[Saved entries]
════════════════
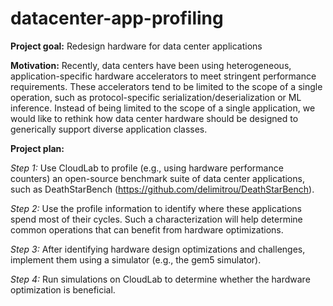 # datacenter-app-profiling

**Project goal:** Redesign hardware for data center applications

**Motivation:** Recently, data centers have been using heterogeneous, application-specific hardware accelerators to meet stringent performance requirements. These accelerators tend to be limited to the scope of a single operation, such as protocol-specific serialization/deserialization or ML inference. Instead of being limited to the scope of a single application, we would like to rethink how data center hardware should be designed to generically support diverse application classes. 

**Project plan:**

_Step 1:_ Use CloudLab to profile (e.g., using hardware performance counters) an open-source benchmark suite of data center applications, such as DeathStarBench (https://github.com/delimitrou/DeathStarBench).

_Step 2:_ Use the profile information to identify where these applications spend most of their cycles. Such a characterization will help determine common operations that can benefit from hardware optimizations.

_Step 3:_ After identifying hardware design optimizations and challenges, implement them using a simulator (e.g., the gem5 simulator).

_Step 4:_ Run simulations on CloudLab to determine whether the hardware optimization is beneficial.  
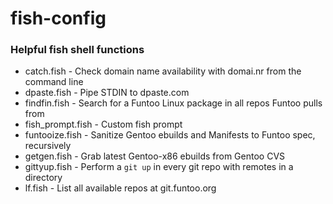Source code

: fish-config
==============

### Helpful fish shell functions

* catch.fish - Check domain name availability with domai.nr from the command line
* dpaste.fish - Pipe STDIN to dpaste.com
* findfin.fish - Search for a Funtoo Linux package in all repos Funtoo pulls from
* fish_prompt.fish - Custom fish prompt
* funtooize.fish - Sanitize Gentoo ebuilds and Manifests to Funtoo spec, recursively
* getgen.fish - Grab latest Gentoo-x86 ebuilds from Gentoo CVS
* gittyup.fish - Perform a `git up` in every git repo with remotes in a directory
* lf.fish - List all available repos at git.funtoo.org
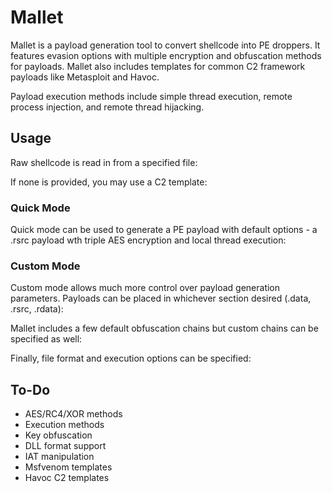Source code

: # Mallet
Mallet is a payload generation tool to convert shellcode into PE droppers. It features evasion options with multiple encryption and obfuscation methods for payloads. Mallet also includes templates for common C2 framework payloads like Metasploit and Havoc.

Payload execution methods include simple thread execution, remote process injection, and remote thread hijacking.

## Usage
Raw shellcode is read in from a specified file:

If none is provided, you may use a C2 template:

### Quick Mode
Quick mode can be used to generate a PE payload with default options - a .rsrc payload wth triple AES encryption and local thread execution:

### Custom Mode
Custom mode allows much more control over payload generation parameters.
Payloads can be placed in whichever section desired (.data, .rsrc, .rdata): 

Mallet includes a few default obfuscation chains but custom chains can be specified as well:

Finally, file format and execution options can be specified:

## To-Do
- AES/RC4/XOR methods
- Execution methods
- Key obfuscation
- DLL format support
- IAT manipulation
- Msfvenom templates
- Havoc C2 templates
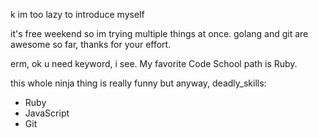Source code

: k im too lazy to introduce myself

it's free weekend so im trying multiple things at once.
golang and git are awesome so far, thanks for your effort.

erm, ok u need keyword, i see.
My favorite Code School path is Ruby.

this whole ninja thing is really funny but anyway, deadly_skills:
* Ruby
* JavaScript
* Git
════════════════
• [Task to complete]
Among the entries above, determine how many lines hold the string "applications" and report that number alone.

• [Exercise response]
3